## Set tasks
1. In the forum thread on school timetables in Spain, what hours did secondary school run?
2. Quote the forum thread on Spanish school timetables from "My kids went" up to and including "classroom to classroom.".
3. Continue the forum thread on Spanish school timetables from where it stops.

## Text
— begin —
My kids went through the entire school system here in Spain, always in public school. They had a continuous time table right from the start. Preschool and primary went from 9:00-2:00, with a half hour break at 12 o'clock. Secondary went from 8:00-2:30, with a half hour break at 11 o'clock. My kids were always fine with it. It's true that they stayed in the same room all day except for "special" classes like PE or art. But they did in fact get a mini break every hour while the teachers moved from classroom to classroom. 

I see a lot of advantages to a continuous time table. It gives the kids a big chunk of time to do other things or simply to relax in the afternoons/evenings. And they can eat lunch at home with the family without having to make 2 round trips a day to school. 

And by the way, when my kids were in secondary they always took a big sandwich (made with a bread roll) to eat during the break - as did nearly all the other kids.


----------



## alpinist (Feb 8, 2009)

Their days are normally even longer in reality as they get shunted off to English/Maths/Music classes in the afternoon until 7pm too. I even have some 15 year old students in my nominally adult English class which finishes at 10pm; I've no idea how they cope. One doesn't really, but she comes to me directly from a 90 minute Chinese class on the other side of town so to be expected!
— end —
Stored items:
— begin —
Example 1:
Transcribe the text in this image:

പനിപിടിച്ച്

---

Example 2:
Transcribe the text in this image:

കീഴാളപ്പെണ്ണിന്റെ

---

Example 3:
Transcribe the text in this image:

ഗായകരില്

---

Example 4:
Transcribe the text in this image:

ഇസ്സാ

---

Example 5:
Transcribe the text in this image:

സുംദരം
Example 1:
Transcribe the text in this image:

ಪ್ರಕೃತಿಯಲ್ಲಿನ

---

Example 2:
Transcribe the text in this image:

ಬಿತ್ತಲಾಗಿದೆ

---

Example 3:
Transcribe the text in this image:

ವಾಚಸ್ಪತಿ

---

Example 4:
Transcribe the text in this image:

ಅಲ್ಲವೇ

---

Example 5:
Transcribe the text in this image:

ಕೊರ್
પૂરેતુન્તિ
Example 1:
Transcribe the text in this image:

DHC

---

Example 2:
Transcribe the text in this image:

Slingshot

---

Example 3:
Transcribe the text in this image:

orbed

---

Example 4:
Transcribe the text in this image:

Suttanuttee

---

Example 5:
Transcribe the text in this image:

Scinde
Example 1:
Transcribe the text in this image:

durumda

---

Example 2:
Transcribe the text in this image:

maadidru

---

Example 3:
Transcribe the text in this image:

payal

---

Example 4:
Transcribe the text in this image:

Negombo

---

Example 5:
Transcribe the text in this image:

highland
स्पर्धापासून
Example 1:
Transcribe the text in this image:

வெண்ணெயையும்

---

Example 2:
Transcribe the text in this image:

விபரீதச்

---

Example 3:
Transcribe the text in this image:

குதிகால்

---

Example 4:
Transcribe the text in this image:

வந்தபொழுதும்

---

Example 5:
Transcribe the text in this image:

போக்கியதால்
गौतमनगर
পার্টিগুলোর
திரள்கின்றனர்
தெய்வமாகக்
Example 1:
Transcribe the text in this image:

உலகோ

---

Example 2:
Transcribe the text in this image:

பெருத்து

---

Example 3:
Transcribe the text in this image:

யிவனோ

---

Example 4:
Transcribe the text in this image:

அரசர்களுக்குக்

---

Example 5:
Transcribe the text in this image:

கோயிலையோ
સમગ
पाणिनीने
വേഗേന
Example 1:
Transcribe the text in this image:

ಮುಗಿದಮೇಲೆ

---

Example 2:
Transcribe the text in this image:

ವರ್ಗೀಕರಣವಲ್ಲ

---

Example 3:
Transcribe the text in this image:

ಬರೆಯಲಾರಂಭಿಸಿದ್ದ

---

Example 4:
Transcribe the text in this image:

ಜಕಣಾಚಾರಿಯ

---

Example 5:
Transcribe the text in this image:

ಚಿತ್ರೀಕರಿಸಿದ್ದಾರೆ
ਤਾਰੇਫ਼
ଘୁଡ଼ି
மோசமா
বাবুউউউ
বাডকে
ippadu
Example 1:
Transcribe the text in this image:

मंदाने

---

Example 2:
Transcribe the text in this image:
— end —
## Expected responses
1. From 8:00 to 2:30.

2.
My kids went through the entire school system here in Spain, always in public school. They had a continuous time table right from the start. Preschool and primary went from 9:00-2:00, with a half hour break at 12 o'clock. Secondary went from 8:00-2:30, with a half hour break at 11 o'clock. My kids were always fine with it. It's true that they stayed in the same room all day except for "special" classes like PE or art. But they did in fact get a mini break every hour while the teachers moved from classroom to classroom.

3.
During morning snack time (merienda) we see loads of teens milling about in the streets outside sweet shops and bakeries - they think the concept of a packed lunch is pretty funny.


----------



## Chopera (Apr 22, 2013)

kalohi said:


> My kids went through the entire school system here in Spain, always in public school. They had a continuous time table right from the start. Preschool and primary went from 9:00-2:00, with a half hour break at 12 o'clock. Secondary went from 8:00-2:30, with a half hour break at 11 o'clock. My kids were always fine with it. It's true that they stayed in the same room all day except for "special" classes like PE or art. But they did in fact get a mini break every hour while the teachers moved from classroom to classroom.
> 
> I see a lot of advantages to a continuous time table. It gives the kids a big chunk of time to do other things or simply to relax in the afternoons/evenings. And they can eat lunch at home with the family without having to make 2 round trips a day to school.
> 
> And by the way, when my kids were in secondary they always took a big sandwich (made with a bread roll) to eat during the break - as did nearly all the other kids.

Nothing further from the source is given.